▶ What you will do
An exact copy of every entry is needed, without the pictures.

▶ Provided entries
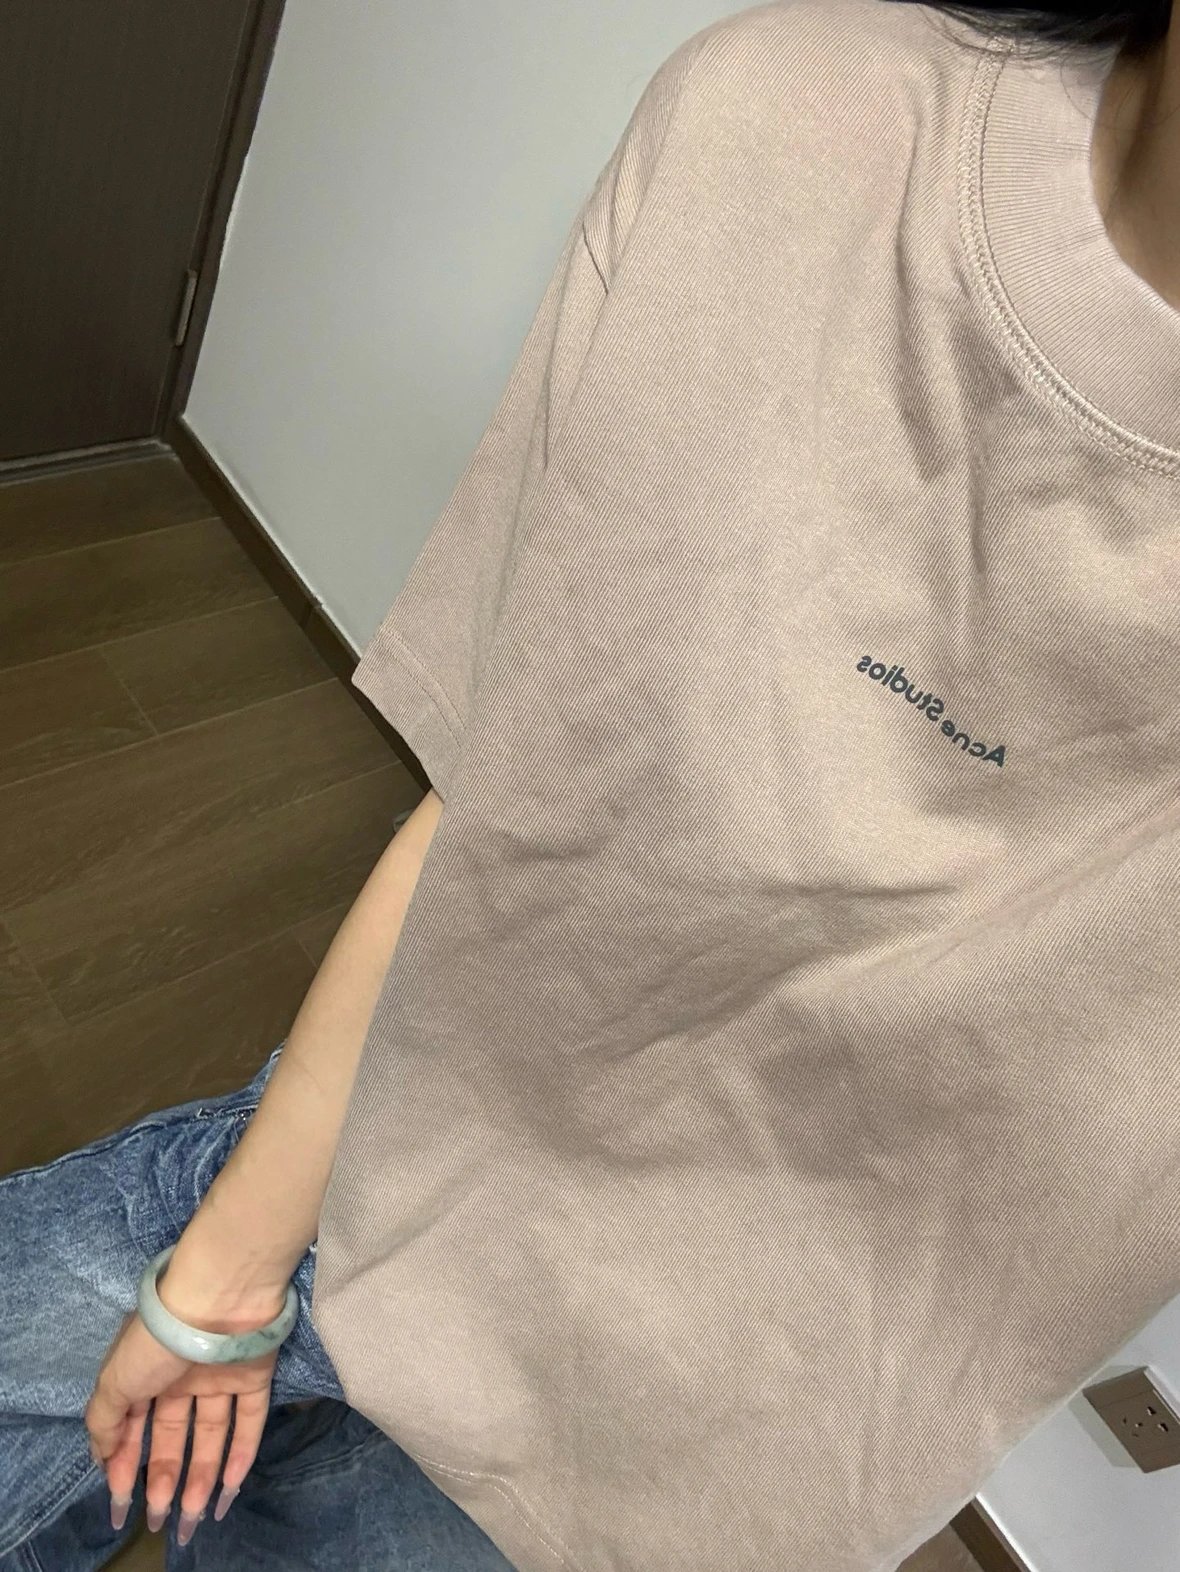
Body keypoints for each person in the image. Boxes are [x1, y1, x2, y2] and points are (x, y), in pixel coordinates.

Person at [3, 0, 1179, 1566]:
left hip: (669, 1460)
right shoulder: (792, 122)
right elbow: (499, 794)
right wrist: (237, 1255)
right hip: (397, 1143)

▶ Reply to the exercise
Body keypoints for each person in the image. Boxes are [x1, y1, x2, y2] and points are (x, y), in pixel coordinates.

Person at [3, 0, 1179, 1566]:
left hip: (669, 1460)
right shoulder: (792, 122)
right elbow: (499, 794)
right wrist: (237, 1255)
right hip: (397, 1143)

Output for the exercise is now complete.